Belfius - Introduction partielle en Bourse - Belfius Art Collection - Protection du patrimoine culturel - Œuvres se trouvant à Bruxelles

banque publique
privatisation
cotation boursière
patrimoine culturel
peinture
protection du patrimoine

Chronologie

15/1/2019Envoi question (Fin du délai de réponse: 14/2/2019)
12/2/2019Réponse

Réintroduction de : question écrite 6-1587

Question n° 6-2170 du 15 janvier 2019 : (Question posée en néerlandais)

L'introduction partielle de Belfius en Bourse est imminente. Dans ce contexte, il importe que l'autorité fédérale et les entités fédérées adoptent un point de vue commun sur le statut de la « Belfius Art Collection » et sur l'extension de la protection de certaines œuvres d'art à l'instar de celle prévue par le décret flamand du 24 janvier 2003 portant protection du patrimoine culturel mobilier présentant un intérêt exceptionnel (décret relatif aux pièces maîtresses). Lorsque l'État fédéral et les autres autorités ont injecté des moyens financiers dans la Banque, qui s'appelait alors Dexia, des accords ont été conclus en vue de rendre cette collection accessible.

La collection d'œuvres d'art contient entre autres deux très rares esquisses à l'huile de Pierre Paul Rubens, de niveau mondial, à savoir « L'Enlèvement des Sabines » et « La Réconciliation des Romains et des Sabines ». Ces œuvres ont été réalisées pour le compte du Roi d'Espagne et sont les seules qui subsistent, les autres peintures ayant été détruites dans un incendie en 1734. Je peux également vous présenter une série de pièces maîtresses antérieures à 1830.

La collection se concentre sur trois périodes.

▸ Exercices à traiter
[1] Reproduisez à l'identique, dans le texte sur la Belfius Art Collection, tout ce qui va de « 15/1/2019Envoi question (Fin » jusqu'à « cette collection accessible. ».
[2] Reprenez la rédaction du texte sur la Belfius Art Collection à la suite de sa dernière phrase.
Les enregistrements ne sont pas nécessaires ici.

▸ Lignes de données
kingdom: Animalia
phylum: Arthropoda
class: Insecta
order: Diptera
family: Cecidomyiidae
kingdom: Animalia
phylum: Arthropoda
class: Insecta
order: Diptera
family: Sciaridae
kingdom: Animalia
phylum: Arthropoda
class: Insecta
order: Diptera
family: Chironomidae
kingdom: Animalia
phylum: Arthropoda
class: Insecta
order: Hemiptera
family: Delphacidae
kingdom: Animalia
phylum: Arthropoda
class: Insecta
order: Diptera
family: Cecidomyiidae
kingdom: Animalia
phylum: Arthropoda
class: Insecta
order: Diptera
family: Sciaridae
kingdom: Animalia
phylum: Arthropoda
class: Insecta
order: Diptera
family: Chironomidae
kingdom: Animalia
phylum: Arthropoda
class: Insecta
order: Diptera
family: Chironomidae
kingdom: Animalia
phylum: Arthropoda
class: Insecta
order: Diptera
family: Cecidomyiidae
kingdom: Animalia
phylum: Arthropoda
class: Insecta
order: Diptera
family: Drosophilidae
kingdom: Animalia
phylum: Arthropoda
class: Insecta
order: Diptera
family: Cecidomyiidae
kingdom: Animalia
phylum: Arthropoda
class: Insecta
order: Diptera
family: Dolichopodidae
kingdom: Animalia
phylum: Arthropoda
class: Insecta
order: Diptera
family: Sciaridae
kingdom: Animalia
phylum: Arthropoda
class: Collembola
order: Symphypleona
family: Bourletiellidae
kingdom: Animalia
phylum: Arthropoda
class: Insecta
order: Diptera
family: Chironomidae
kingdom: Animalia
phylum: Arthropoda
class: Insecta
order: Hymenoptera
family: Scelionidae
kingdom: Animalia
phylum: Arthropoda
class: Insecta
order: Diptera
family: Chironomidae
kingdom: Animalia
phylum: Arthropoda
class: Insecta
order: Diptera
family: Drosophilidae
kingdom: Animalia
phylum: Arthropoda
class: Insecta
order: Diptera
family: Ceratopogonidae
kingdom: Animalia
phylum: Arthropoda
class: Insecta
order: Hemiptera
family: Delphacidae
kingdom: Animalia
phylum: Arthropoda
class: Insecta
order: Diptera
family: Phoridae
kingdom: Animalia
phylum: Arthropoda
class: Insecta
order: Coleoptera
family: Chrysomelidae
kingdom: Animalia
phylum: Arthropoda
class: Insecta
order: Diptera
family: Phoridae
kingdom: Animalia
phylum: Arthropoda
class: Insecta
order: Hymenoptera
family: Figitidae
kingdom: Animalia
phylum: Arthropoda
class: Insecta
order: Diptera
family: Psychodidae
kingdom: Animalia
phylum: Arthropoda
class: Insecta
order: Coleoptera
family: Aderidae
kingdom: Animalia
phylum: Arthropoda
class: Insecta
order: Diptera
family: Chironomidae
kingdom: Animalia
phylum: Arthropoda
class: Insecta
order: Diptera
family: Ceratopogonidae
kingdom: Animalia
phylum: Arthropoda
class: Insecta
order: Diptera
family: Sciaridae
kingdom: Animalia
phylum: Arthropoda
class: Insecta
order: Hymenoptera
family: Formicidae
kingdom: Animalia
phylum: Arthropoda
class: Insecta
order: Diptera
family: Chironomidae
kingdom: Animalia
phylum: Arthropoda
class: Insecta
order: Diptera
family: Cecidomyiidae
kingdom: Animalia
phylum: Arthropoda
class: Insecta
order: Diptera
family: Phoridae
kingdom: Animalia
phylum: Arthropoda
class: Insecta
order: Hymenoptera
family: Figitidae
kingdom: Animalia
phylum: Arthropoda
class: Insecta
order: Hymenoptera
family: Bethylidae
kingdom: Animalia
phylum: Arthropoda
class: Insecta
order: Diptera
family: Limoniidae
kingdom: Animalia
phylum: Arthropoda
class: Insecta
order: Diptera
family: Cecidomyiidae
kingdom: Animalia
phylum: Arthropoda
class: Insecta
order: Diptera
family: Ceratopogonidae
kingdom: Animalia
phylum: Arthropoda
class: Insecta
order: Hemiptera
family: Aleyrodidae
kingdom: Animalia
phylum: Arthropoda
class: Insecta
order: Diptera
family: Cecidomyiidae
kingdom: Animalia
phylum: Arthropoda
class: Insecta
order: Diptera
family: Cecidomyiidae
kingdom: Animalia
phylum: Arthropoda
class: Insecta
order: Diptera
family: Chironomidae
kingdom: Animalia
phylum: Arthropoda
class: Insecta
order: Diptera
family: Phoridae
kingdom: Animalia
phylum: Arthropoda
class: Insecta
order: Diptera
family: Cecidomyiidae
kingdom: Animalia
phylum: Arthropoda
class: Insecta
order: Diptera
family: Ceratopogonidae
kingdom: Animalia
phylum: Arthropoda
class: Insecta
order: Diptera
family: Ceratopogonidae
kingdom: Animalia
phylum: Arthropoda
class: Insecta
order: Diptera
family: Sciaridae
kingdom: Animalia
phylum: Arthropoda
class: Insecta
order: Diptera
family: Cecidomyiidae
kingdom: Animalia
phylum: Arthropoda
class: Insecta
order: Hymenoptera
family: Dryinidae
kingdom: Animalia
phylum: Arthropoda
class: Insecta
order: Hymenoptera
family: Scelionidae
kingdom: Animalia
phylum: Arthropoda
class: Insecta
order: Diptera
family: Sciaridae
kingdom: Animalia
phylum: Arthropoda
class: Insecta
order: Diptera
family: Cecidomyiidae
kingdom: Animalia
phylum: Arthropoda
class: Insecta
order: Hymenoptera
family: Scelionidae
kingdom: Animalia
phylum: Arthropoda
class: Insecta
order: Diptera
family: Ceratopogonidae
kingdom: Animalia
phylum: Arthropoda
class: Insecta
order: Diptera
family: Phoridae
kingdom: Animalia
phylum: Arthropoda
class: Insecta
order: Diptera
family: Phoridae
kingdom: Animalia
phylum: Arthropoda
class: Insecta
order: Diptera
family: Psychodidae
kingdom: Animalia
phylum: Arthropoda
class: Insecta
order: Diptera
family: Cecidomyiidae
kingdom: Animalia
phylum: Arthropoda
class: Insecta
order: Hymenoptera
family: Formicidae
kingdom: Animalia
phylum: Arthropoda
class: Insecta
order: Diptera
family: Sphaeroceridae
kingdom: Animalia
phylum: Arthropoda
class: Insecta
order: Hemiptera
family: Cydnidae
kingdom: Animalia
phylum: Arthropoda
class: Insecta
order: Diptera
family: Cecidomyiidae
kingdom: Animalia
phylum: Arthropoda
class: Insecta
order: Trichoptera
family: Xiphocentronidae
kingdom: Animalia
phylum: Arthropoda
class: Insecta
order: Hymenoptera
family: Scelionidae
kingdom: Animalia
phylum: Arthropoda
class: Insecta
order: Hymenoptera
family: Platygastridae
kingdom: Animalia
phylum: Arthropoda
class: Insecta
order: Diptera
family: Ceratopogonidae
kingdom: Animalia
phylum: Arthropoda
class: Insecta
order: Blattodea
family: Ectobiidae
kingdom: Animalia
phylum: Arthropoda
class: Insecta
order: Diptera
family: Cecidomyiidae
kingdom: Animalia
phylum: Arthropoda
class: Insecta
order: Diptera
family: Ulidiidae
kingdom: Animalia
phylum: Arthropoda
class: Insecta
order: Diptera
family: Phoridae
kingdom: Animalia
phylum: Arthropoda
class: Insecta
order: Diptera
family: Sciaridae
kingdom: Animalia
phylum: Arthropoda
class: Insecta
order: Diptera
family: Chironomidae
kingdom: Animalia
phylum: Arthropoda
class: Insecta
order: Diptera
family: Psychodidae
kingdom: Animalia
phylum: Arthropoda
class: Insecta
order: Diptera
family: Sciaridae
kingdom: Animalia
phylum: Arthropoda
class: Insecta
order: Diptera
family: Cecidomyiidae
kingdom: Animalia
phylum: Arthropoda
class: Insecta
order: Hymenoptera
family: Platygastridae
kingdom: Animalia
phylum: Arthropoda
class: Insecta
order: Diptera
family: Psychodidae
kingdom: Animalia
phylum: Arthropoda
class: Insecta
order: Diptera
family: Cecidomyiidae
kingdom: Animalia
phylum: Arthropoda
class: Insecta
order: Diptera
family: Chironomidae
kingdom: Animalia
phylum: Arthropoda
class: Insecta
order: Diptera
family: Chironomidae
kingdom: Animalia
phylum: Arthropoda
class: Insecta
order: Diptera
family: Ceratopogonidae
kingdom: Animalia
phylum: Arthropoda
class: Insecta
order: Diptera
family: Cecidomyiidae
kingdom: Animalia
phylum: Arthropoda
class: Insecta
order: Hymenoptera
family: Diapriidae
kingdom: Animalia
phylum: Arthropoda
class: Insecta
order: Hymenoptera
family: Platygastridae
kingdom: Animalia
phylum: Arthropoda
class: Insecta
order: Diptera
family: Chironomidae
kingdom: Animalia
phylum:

▸ Résultats finaux
[1]
15/1/2019Envoi question (Fin du délai de réponse: 14/2/2019)
12/2/2019Réponse

Réintroduction de : question écrite 6-1587

Question n° 6-2170 du 15 janvier 2019 : (Question posée en néerlandais)

L'introduction partielle de Belfius en Bourse est imminente. Dans ce contexte, il importe que l'autorité fédérale et les entités fédérées adoptent un point de vue commun sur le statut de la « Belfius Art Collection » et sur l'extension de la protection de certaines œuvres d'art à l'instar de celle prévue par le décret flamand du 24 janvier 2003 portant protection du patrimoine culturel mobilier présentant un intérêt exceptionnel (décret relatif aux pièces maîtresses). Lorsque l'État fédéral et les autres autorités ont injecté des moyens financiers dans la Banque, qui s'appelait alors Dexia, des accords ont été conclus en vue de rendre cette collection accessible.

[2]
Les maîtres flamands des 16e et 17e siècles, tels qu'Antoine van Dyck, Jacob Jordaens, Pieter Pourbus, Frans Snijders, Jan Breughel et Pierre Paul Rubens. Ensuite, la collection d'art moderne de 1830 à 1960 regroupe entre autres des œuvres de James Ensor, René Magritte et Rik Wouters. La collection d'art contemporain est représentée notamment par des œuvres de Roger Raveel, Berlinde De Bruyckere et Jan Fabre.

Il est question de 4.300 œuvres au total. À ce jour, la Flandre a inscrit trois œuvres sur la liste des pièces maîtresses visées par le décret de 2003. Différentes œuvres de la « Belfius Art Collection » se trouvent à Anvers. Mais il y en a également un grand nombre à Bruxelles, région où le décret flamand sur les pièces maîtresses n'est toutefois pas en vigueur. Les œuvres y bénéficient néanmoins d'une protection, étant donné que l'autorité fédérale peut prendre des décisions relatives aux œuvres d'art. Les œuvres situées à Bruxelles relèvent donc de la compétence fédérale, alors que celles qui se trouvent à Anvers, en particulier à l'Astridhuis, relèvent de la compétence flamande.

Le décret sur les pièces maîtresses vise à la protection du patrimoine culturel mobilier qui, selon la Communauté flamande, doit être conservé en Flandre en raison de sa valeur archéologique, historique, historico-culturelle, artistique ou scientifique particulière.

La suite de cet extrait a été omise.